The past speaks– it tells us things we should know but often can’t understand because histories are hidden and only the dominant voices prevail.
Sometimes though, there is a dormant voice that waits to tell its story- almost a hundred years later– and this lived history is held within my great aunt Nita’s archive and the childhood conversations I had with her.
This first-person narrative of a 1930’s actress plucked from obscurity in London by director Cecil B. DeMille and cast into the Hollywood Paramount studio system with only her wits to guide her, and evidently a sense that she must document everything she did perhaps in order to carve a discourse into the Hollywood mythology.
This archive punctures what we know already by throwing a spear into it.

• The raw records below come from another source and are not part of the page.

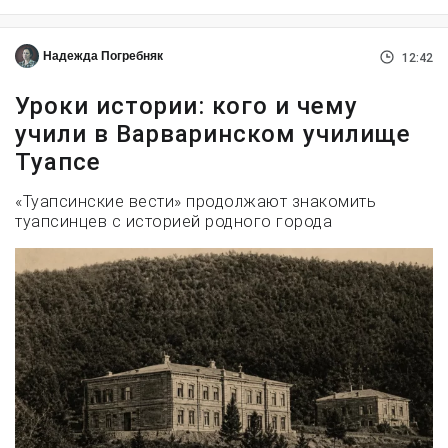
Надежда Погребняк
12:42
Уроки истории: кого и чему
учили в Варваринском училище
Туапсе
«Туапсинские вести» продолжают знакомить
туапсинцев с историей родного города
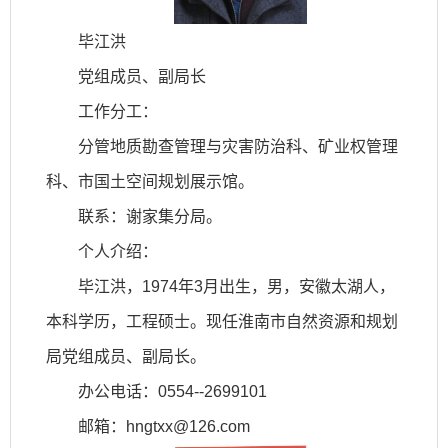
毕江洪
党组成员、副局长
工作分工：
分管地质勘查管理与灾害防治科、矿业权管理
科、市国土空间规划展示馆。
联系：谢家集分局。
个人介绍：
毕江洪，1974年3月出生，男，安徽太湖人，
本科学历，工程硕士。现任淮南市自然资源和规划
局党组成员、副局长。
办公电话：0554--2699101
邮箱：hngtxx@126.com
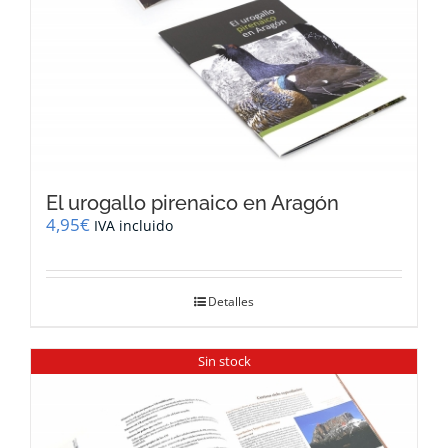
El urogallo pirenaico en Aragón
4,95
€
IVA incluido
Detalles
Sin stock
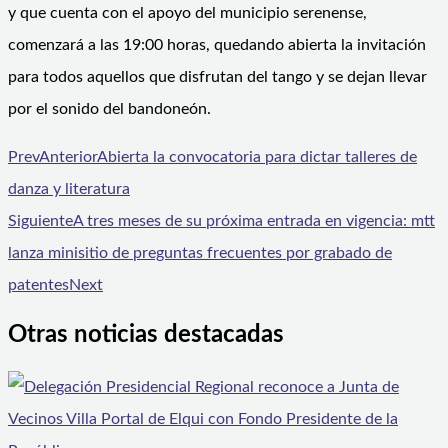
y que cuenta con el apoyo del municipio serenense,
comenzará a las 19:00 horas, quedando abierta la invitación
para todos aquellos que disfrutan del tango y se dejan llevar
por el sonido del bandoneón.
Prev
Anterior
Abierta la convocatoria para dictar talleres de
danza y literatura
Siguiente
A tres meses de su próxima entrada en vigencia: mtt
lanza minisitio de preguntas frecuentes por grabado de
patentes
Next
Otras noticias destacadas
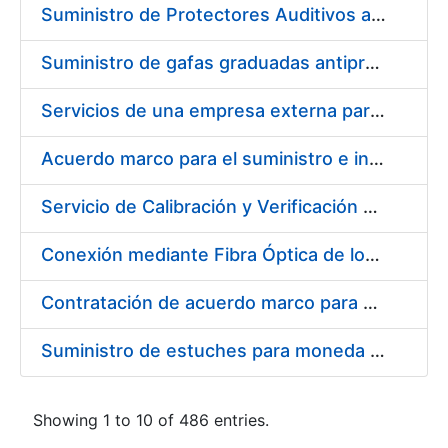
Suministro de Protectores Auditivos a medida para las personas trabajadoras de los Centros de Trabajo de Madrid y Burgos
Suministro de gafas graduadas antiproyecciones para los trabajadores de la FNMT-RCM en los centros de trabajo de Madrid y Burgos
Servicios de una empresa externa para el asesoramiento y resolución de los recursos de alzada que se presentan relacionados con procesos de selección para la FNMT-RCM
Acuerdo marco para el suministro e instalación de persianas, estores y otros complementos
Servicio de Calibración y Verificación Externa de los Equipos de Medición del Servicio de Prevención de la FNMT-RCM
Conexión mediante Fibra Óptica de los Centros de Proceso de Datos (CPDs) de las sedes de la FNMT-RCM de Burgos y Madrid
Contratación de acuerdo marco para el Suministro de Material de Electricidad para la Fábrica Nacional de Moneda y Timbre-Real Casa de la Moneda en su centro de trabajo de Burgos
Suministro de estuches para moneda de 30 €
Showing 1 to 10 of 486 entries.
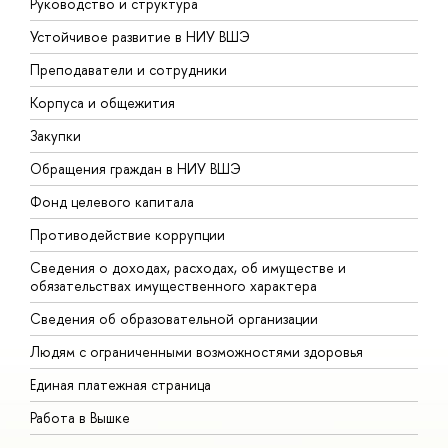
Руководство и структура
Д
Устойчивое развитие в НИУ ВШЭ
О
Преподаватели и сотрудники
П
Корпуса и общежития
В
Закупки
П
Обращения граждан в НИУ ВШЭ
А
Фонд целевого капитала
Д
Противодействие коррупции
Ц
Сведения о доходах, расходах, об имуществе и
Б
обязательствах имущественного характера
О
Сведения об образовательной организации
О
Людям с ограниченными возможностями здоровья
Единая платежная страница
Работа в Вышке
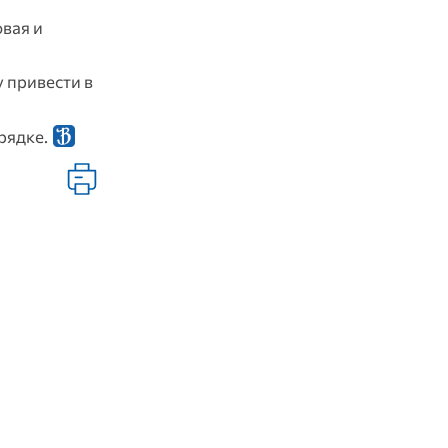
вая и
у привести в
рядке.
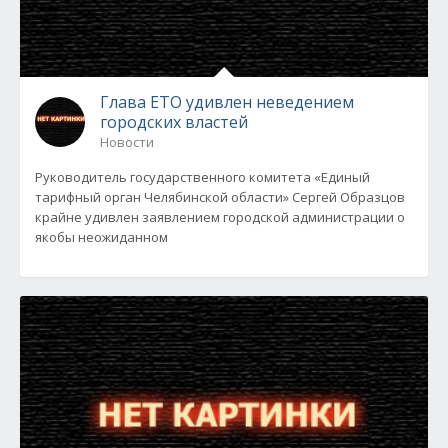
Глава ЕТО удивлен неведением
городских властей
Новости
Руководитель государственного комитета «Единый
тарифный орган Челябинской области» Сергей Образцов
крайне удивлен заявлением городской администрации о
якобы неожиданном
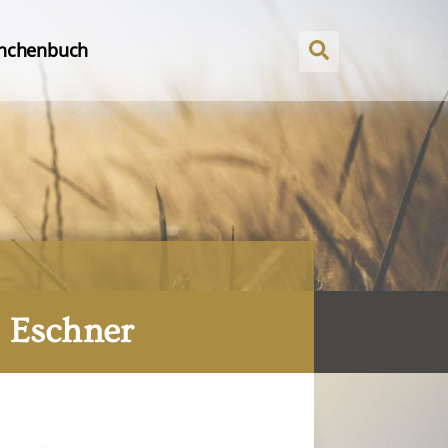
nchenbuch
. Eschner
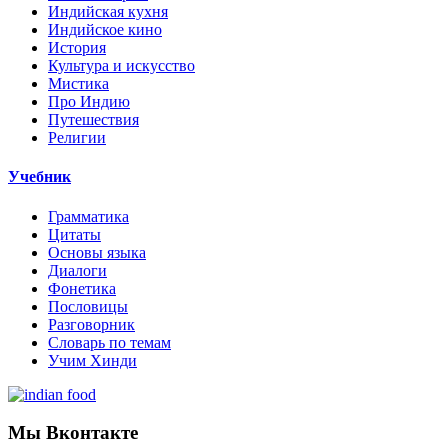
Индийская кухня
Индийское кино
История
Культура и искусство
Мистика
Про Индию
Путешествия
Религии
Учебник
Грамматика
Цитаты
Основы языка
Диалоги
Фонетика
Пословицы
Разговорник
Словарь по темам
Учим Хинди
Мы Вконтакте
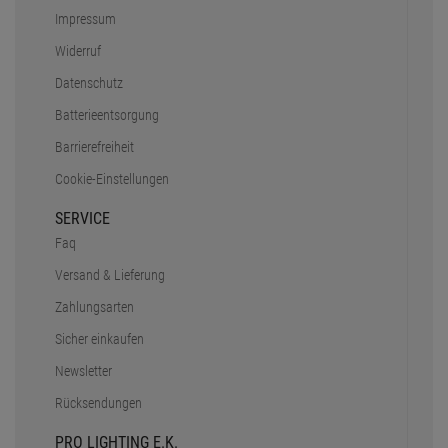
Impressum
Widerruf
Datenschutz
Batterieentsorgung
Barrierefreiheit
Cookie-Einstellungen
SERVICE
Faq
Versand & Lieferung
Zahlungsarten
Sicher einkaufen
Newsletter
Rücksendungen
PRO LIGHTING E.K.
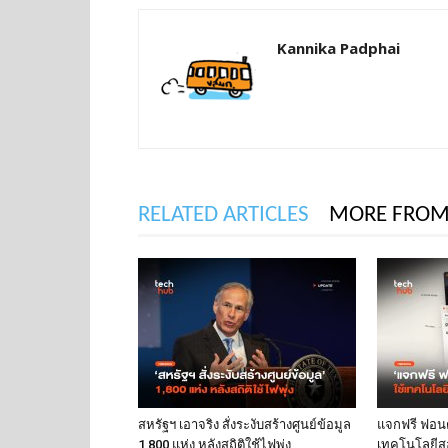
Kannika Padphai
RELATED ARTICLES
MORE FROM
สหรัฐฯ เอาจริง สั่งระงับสร้างศูนย์ข้อมูล
แจกฟรี ฟอนต์
1,800 แห่ง หลังสถิติใช้ไฟพุ่ง
เทคโนโลยีส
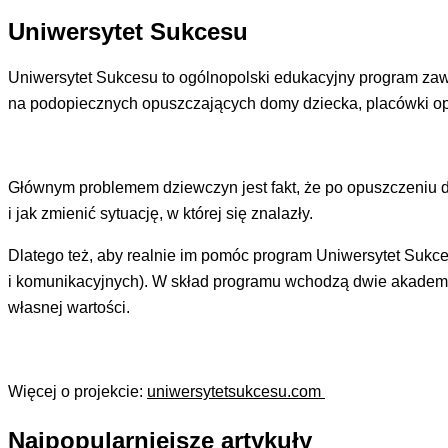
Uniwersytet Sukcesu
Uniwersytet Sukcesu to ogólnopolski edukacyjny program zawo
na podopiecznych opuszczających domy dziecka, placówki opi
Głównym problemem dziewczyn jest fakt, że po opuszczeniu do
i jak zmienić sytuację, w której się znalazły.
Dlatego też, aby realnie im pomóc program Uniwersytet Sukc
i komunikacyjnych). W skład programu wchodzą dwie akademie:
własnej wartości.
Więcej o projekcie:
uniwersytetsukcesu.com
Najpopularniejsze artykuły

Rarely do we have the opportunity to access a comprehensive unseen archive that documents female industry experience before the lens and on the set, with hundreds of Paramount publicity photographs, negatives, a nitrate casting film, family photographs & negatives, diaries, a weekly magazine diary, notebooks, drawings, film set photographs, newspaper and magazine clippings, fashion magazine photographs, beauty advertisements, family letters, love letters, fan letters, telegrams, acting contracts, annotated scripts, theatre programmes and posters, cheque books, bank statements, telephone bills, hotel bills, menus, equity membership, passports, an oil painting, a jewellery collection, a button collection, silk palazzo pants & a satin pillow case filled with twenty pairs of arm-length leather fringed gloves.